Police brutality

Seattle is proving Jeff Sessions wrong about federal police oversight

Years ago, the Seattle Police Department agreed to work with the federal government to improve its use of force. And despite Attorney General Jeff Sessions’ dim opinion of those types of reforms, new numbers show they were rather effective at curbing officers’ use of serious force.

Sessions announced earlier this week that the Justice Department would review its consent decrees, or court-enforced agreements that bind law enforcement agencies to implement reforms, like the one in effect in Seattle. Cities including Baltimore, Cleveland, and Miami are also under these decrees. “Local control and local accountability are necessary for effective local policing,” Sessions wrote in a memo about the reviews Monday. “It is not the responsibility of the federal government to manage non-federal law enforcement agencies.”

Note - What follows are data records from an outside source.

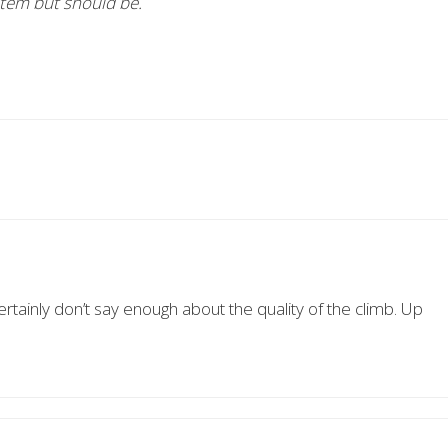
stem but should be.
certainly don’t say enough about the quality of the climb. Up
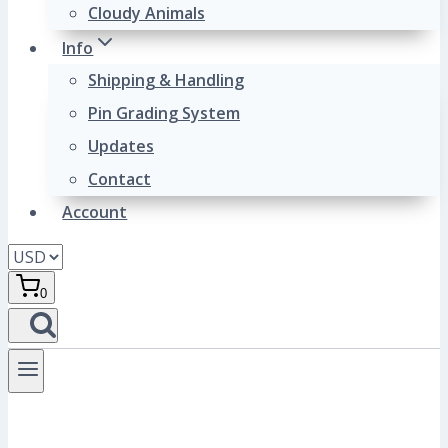
Cloudy Animals
Info
Shipping & Handling
Pin Grading System
Updates
Contact
Account
0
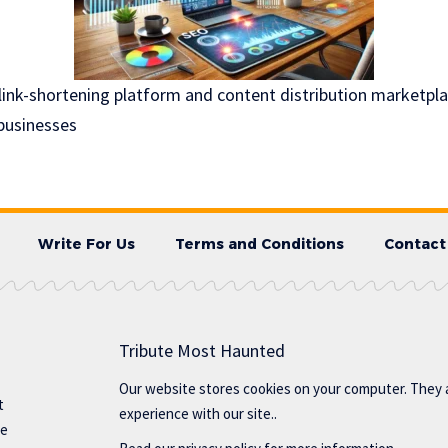
link-shortening platform and content distribution marketpl
businesses
Write For Us
Terms and Conditions
Contact
Tribute Most Haunted
Our website stores cookies on your computer. They 
t
experience with our site..
te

But at least in Seattle, federal oversight brought results — the police department’s use of serious force has dramatically fallen, even as the city’s crime rates have remained level, a Department of Justice report found Thursday.

“This reduction in the use of force cannot be attributed to anything other than what can now be statistically shown: Officers in the field are de-escalating volatile situations with regularity and skill,” Seattle Police Department Chief Kathleen O’Toole said in a statement.

Seattle’s police department has been under a consent decree for years, following a 2011 investigation into its use of force and alleged biased policing. The report tracks a 24-month-long period between 2014 and 2016 and contains several significant findings:

  • Incidents of officers using moderate-level force — involving less-lethal weapons, like batons — to higher-level force, like using guns, have fallen by 60 percent, compared to a similar period in 2009 to 2011.
  • Not only did crime rates stay level, but officer injuries also didn’t rise.
  • Minorities are more likely to face force from the police, but they aren’t likely to be exposed to more serious force than white people. However, police were much more likely to point guns at minorities.
  • 8 percent of Seattle PD officers were involved in more than 40 percent of force incidents. Still, those cops were not more likely than other officers to use more serious levels of force.
  • Before reforms went into place, Seattle cops’ use of force often went unreported. If it was investigated, it was “typically incomplete or inadequate.”
  • All these reforms have also had an impact on the public perception of Seattle police officers. Approval among black Seattle residents spiked from 49 percent in 2013 to 62 percent in 2016.

While the report is promising, Seattle Police Department’s use of force isn’t completely without controversy. The February 2016 police shooting of Che Taylor, a black Seattle resident, drew outrage. Though the officers were ultimately cleared in an inquest a year later, the case has helped propel a movement to reform Washington state’s deadly force statute.